The head of the European peacekeeping corps in eastern Ukraine has reiterated the importance of withdrawing heavy weapons from the front line of conflict.
"The intensity of hostilities is much, … too much. And what we want to see is really the withdrawal of the heavy weapons and we have very little evidence that this is taking place," said Lamberto Zannier, the Secretary General of the Organization for Security and Cooperation in Europe (OSCE), which monitors the conflict in eastern Ukraine.
On February 11, 2015, at a summit in the city of Minsk, Belarus, a peace deal was brokered by Russia, Germany and France, in which Kiev and pro-Russia forces agreed on a package of measures to alleviate the ongoing war in eastern Ukraine.

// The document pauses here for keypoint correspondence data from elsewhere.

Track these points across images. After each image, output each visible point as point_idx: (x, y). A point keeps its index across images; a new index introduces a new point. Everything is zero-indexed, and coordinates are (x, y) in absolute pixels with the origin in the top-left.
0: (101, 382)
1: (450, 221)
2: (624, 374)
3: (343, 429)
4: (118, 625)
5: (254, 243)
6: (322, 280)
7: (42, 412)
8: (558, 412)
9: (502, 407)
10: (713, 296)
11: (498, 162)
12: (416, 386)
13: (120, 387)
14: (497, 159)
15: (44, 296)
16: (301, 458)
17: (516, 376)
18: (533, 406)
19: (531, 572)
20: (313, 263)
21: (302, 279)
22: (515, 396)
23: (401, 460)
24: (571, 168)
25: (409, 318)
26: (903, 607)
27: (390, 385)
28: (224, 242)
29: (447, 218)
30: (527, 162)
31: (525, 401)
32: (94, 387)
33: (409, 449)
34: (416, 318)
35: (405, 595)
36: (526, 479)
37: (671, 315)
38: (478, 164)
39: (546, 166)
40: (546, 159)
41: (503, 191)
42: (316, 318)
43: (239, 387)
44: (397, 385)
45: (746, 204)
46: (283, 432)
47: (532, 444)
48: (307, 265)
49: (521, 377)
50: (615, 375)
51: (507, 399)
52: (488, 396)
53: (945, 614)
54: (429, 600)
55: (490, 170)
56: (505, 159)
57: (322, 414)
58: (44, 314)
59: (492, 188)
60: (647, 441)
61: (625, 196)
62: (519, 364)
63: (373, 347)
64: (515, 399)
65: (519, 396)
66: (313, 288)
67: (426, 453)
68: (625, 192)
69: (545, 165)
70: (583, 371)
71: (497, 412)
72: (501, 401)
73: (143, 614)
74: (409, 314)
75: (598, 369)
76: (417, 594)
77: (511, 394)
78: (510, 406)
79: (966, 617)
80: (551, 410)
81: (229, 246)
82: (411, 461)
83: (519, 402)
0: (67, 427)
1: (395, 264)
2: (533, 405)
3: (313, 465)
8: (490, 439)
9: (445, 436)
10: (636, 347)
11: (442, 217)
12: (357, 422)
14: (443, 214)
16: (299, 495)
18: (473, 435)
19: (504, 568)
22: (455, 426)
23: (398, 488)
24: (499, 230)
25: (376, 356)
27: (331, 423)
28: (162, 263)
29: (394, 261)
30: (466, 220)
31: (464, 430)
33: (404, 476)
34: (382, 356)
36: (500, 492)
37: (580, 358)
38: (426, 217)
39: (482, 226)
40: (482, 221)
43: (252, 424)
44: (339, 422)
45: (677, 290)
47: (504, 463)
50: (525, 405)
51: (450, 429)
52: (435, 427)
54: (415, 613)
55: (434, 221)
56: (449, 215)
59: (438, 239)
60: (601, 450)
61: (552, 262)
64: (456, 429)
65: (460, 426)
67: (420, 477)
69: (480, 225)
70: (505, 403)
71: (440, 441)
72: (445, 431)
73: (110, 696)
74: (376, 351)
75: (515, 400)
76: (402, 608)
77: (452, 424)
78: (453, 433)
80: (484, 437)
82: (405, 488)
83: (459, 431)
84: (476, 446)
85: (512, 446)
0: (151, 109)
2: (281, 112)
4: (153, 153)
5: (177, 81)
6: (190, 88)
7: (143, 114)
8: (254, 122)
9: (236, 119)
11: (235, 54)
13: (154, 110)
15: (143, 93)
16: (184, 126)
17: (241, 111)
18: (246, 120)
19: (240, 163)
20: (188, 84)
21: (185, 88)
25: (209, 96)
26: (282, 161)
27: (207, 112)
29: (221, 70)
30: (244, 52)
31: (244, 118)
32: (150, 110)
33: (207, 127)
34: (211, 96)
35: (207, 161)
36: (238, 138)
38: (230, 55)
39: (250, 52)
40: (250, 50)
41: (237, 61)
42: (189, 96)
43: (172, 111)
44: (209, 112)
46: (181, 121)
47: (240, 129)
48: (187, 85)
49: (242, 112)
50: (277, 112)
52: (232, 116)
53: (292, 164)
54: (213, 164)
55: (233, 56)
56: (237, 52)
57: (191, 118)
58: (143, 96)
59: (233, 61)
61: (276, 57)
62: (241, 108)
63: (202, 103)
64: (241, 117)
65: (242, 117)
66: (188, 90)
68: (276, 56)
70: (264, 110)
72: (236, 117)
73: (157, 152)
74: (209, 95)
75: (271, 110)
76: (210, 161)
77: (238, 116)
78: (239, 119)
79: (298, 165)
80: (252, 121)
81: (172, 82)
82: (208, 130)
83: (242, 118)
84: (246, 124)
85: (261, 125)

"[T]here was a line that was somehow defined in Minsk but that line doesn't really correspond to what is on the ground, because there have been movements. And there are some who say we should return to that line, but of course this becomes complicated," Zannier said in an interview on Friday.
Zannier called on both sides of the conflict to move back from positions established at the time of the Minsk accord in early 2015.
A week-long surge at the end of January and start of February saw the heaviest shelling in two years, refocusing global attention on the ongoing conflict, which has strained relations between Russia and the West to the worst degree since the Cold War era.
The three-year conflict in eastern Ukraine has left about 10,000 fatalities and over 21,000 people injured, according to UN figures.